→ **READING PASSAGE**:
This page is part of the ONYX Battery Guide
This post covers practical ONYX charging for both 72V and 80V bikes. The goal is to explain how charging works in normal day-to-day use, what changes between the two platforms, and how to avoid common mistakes when charging at home or from public EV stations.
The most common source of confusion is charger compatibility, especially when working with 240V power and J1772 adapters.
- Home charging is straightforward once the charger matches the bike
- 72V and 80V ONYX chargers do not have the same EV charging compatibility
- J1772 adapters do not convert voltage
- Safe charging depends on matching the charger, connector, and current draw correctly
ONYX Battery Charging Basics
An ONYX is simple to charge once you understand the limits of the charger you are using.
Most riders charge at home from a standard wall outlet, but the removable battery also makes charging flexible in garages, apartments, workplaces, and other locations where normal AC power is available.
With proper care, an ONYX battery can last over 35,000 miles, typically around 4 to 6 years depending on riding style, storage conditions, and charging habits.
| Charging Factor | Practical Effect |
|---|---|
| Correct charger | Safe battery charging |
| Stable outlet access | Easier daily use |
| Good charging habits | Better battery life |
| Temperature awareness | Reduced battery stress |
Charging Behavior and Battery Balancing
ONYX chargers follow a standard lithium charging pattern, but how well they execute it determines whether the battery actually balances.
Charging happens in three main phases:
| Phase | Behavior | What Happens |
|---|---|---|
| Bulk Charging | High power draw | Battery voltage rises quickly |
| Constant Voltage (CV) | Power tapers down | Charger holds max voltage while current decreases |
| Balancing | Very low power draw | BMS equalizes individual cell groups |
On a properly functioning system, this progression is visible at the wall:
- Bulk: high wattage draw
- CV: reduced, stable wattage
- Balancing: very low wattage (single-digit to low tens of watts)
Balancing occurs during the constant-voltage phase, after the battery has reached full voltage.
- balancing is not a separate phase from CV, but occurs at the end of the constant-voltage phase
This is where charger behavior matters.
Some chargers:
- reduce current too quickly
- do not hold constant voltage long enough
- terminate charging early
When this happens, the battery reaches full voltage, but never enters a proper balancing phase.
This behavior is most noticeable on the 23Ah battery, which depends heavily on correct constant-voltage behavior.
On a 23Ah battery, this phase must be sustained long enough for balancing to complete. If the charger exits constant voltage too early, balancing will not occur.
A charger that does not maintain constant voltage properly will:
- turn green early
- never enter low-wattage balancing
- leave the battery unbalanced even after a full charge
This is why outlet wattage is the most reliable way to confirm charging behavior. The charger light alone does not reflect whether balancing is actually occurring.

→ **WHAT YOU ARE ASKED TO DO**:
Decide whether each statement below agrees with the ONYX charging guide above. Answer yes or no for each, quoting the deciding words of the guide.
1. J1772 adapters change the voltage supplied to the charger.
2. Balancing occurs at the end of the constant-voltage phase rather than as a separate phase.
3. The charger light alone shows whether balancing is taking place.

→ **INFORMATION PROVIDED**:
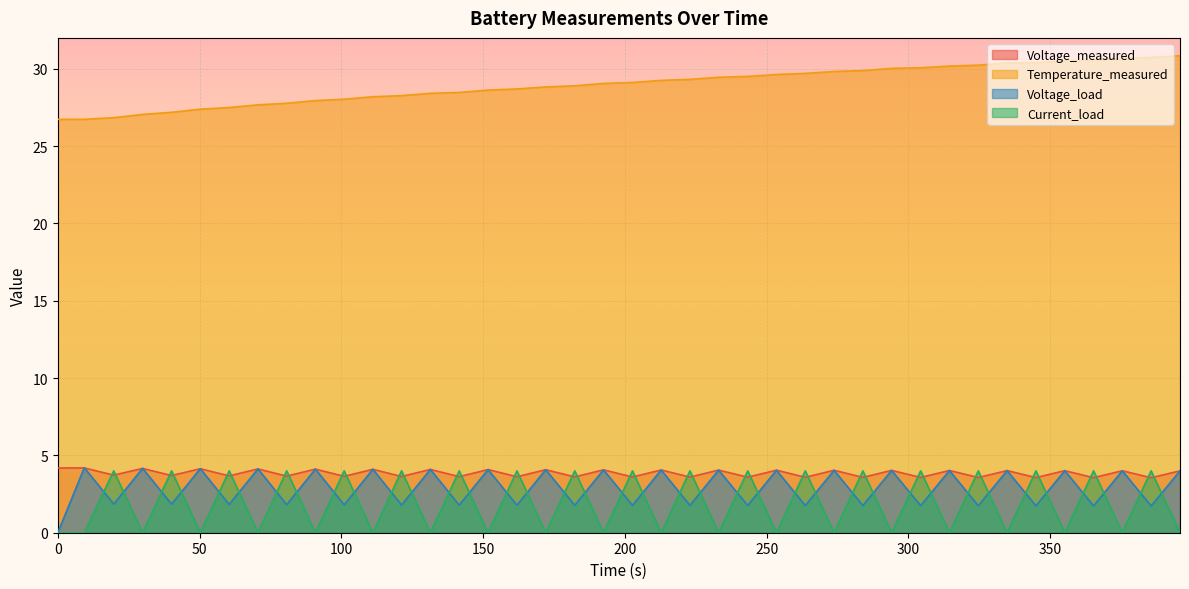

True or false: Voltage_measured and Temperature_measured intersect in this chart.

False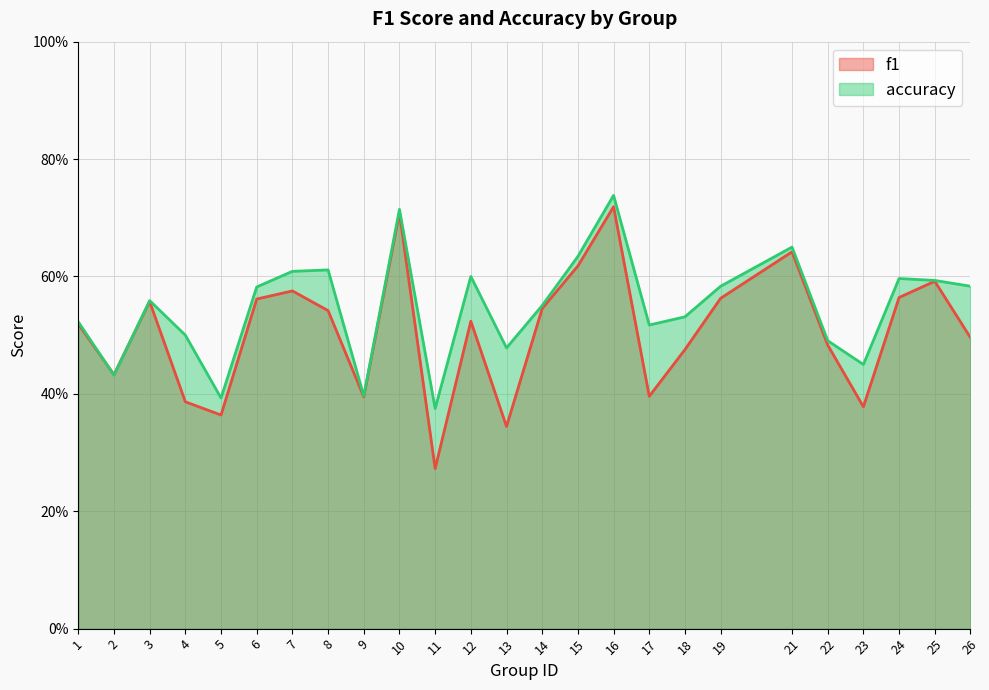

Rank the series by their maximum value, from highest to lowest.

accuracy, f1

* * *

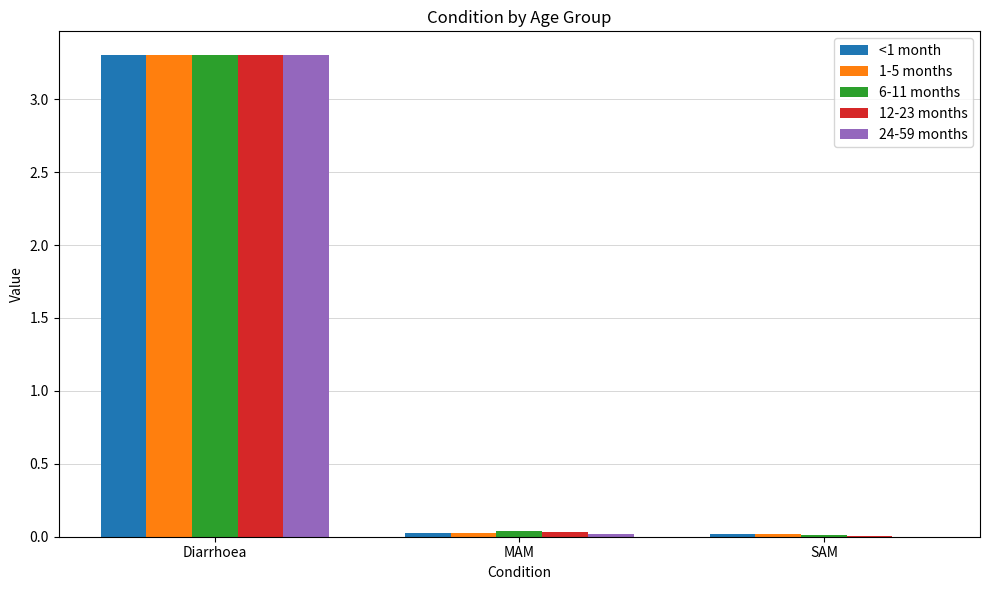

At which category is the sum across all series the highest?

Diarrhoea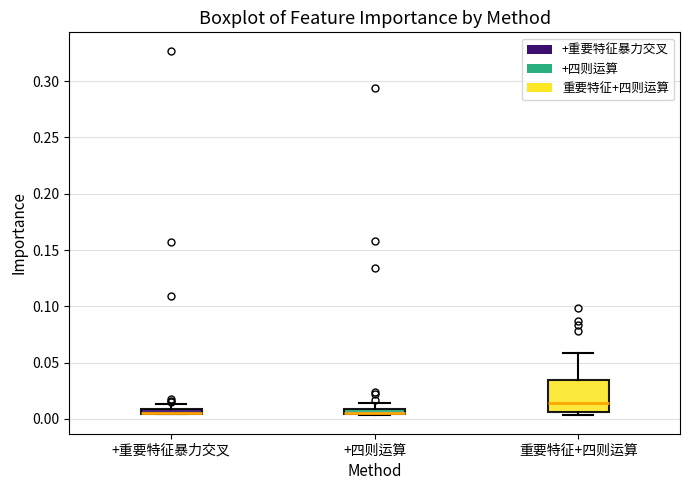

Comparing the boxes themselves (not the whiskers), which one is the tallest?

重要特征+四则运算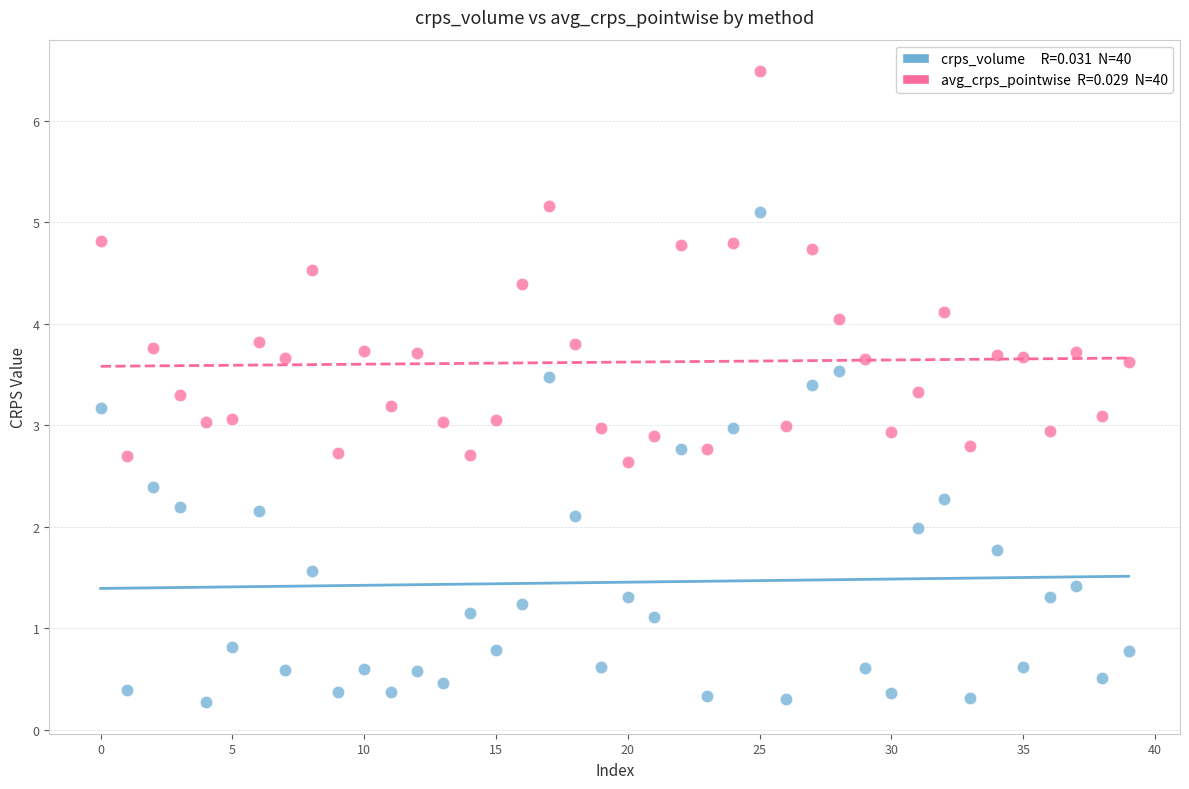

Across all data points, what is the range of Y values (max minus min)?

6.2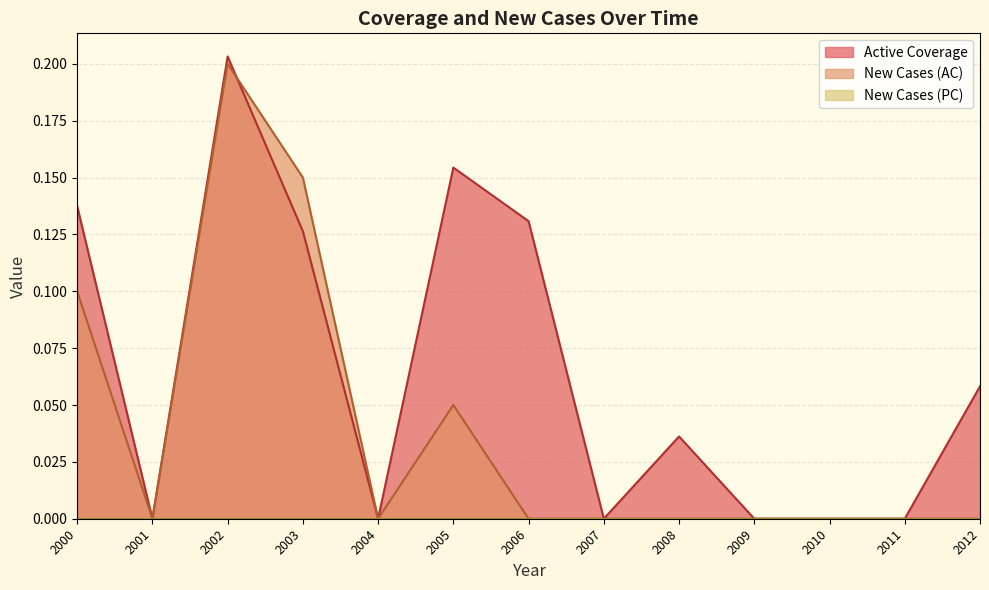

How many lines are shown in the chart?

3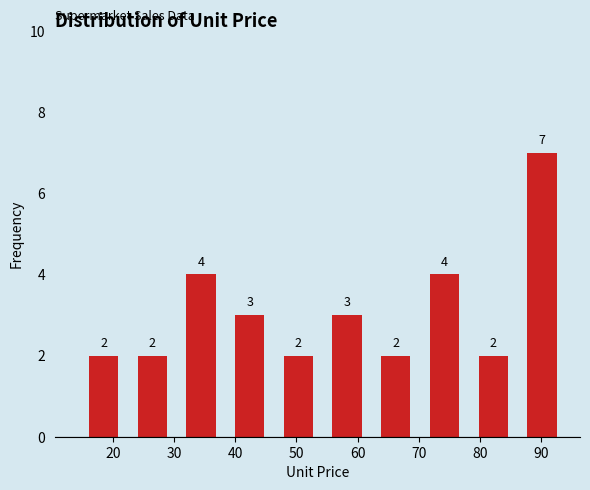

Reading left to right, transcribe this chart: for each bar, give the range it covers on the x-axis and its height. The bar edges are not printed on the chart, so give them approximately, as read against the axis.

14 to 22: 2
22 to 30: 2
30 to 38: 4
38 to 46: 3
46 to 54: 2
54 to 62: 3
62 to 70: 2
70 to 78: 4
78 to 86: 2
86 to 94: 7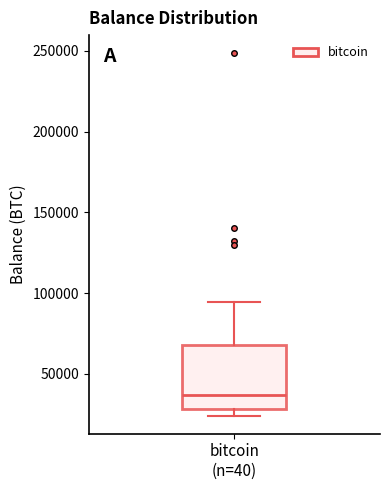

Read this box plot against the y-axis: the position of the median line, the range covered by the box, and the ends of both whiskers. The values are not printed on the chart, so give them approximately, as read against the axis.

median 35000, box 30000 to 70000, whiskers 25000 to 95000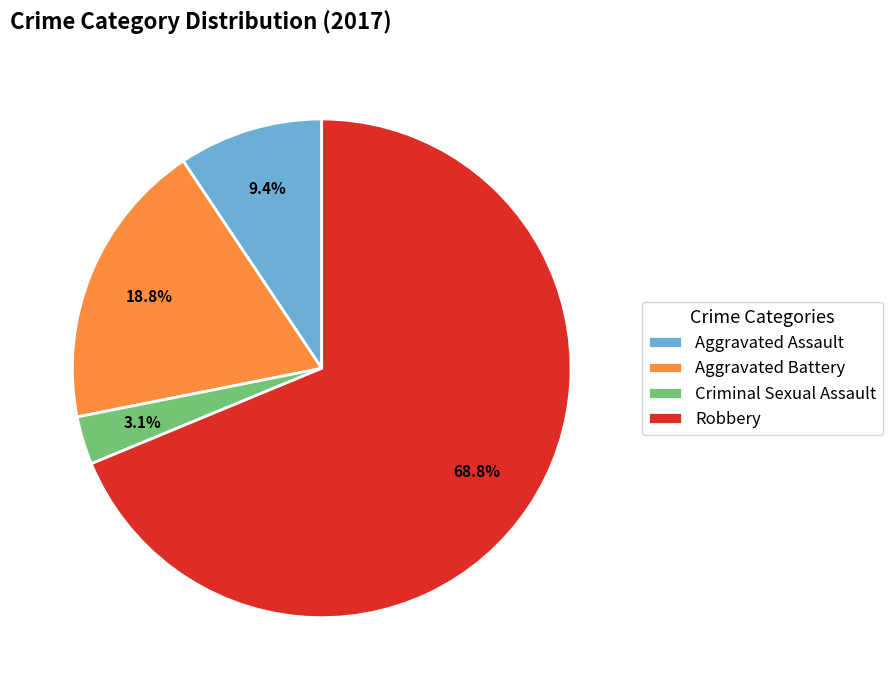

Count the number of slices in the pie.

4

→ **EXERCISE OUTPUT**:
1. No: "J1772 adapters do not convert voltage"
2. Yes: "balancing is not a separate phase from CV, but occurs at the end of the constant-voltage phase"
3. No: "The charger light alone does not reflect whether balancing is actually occurring."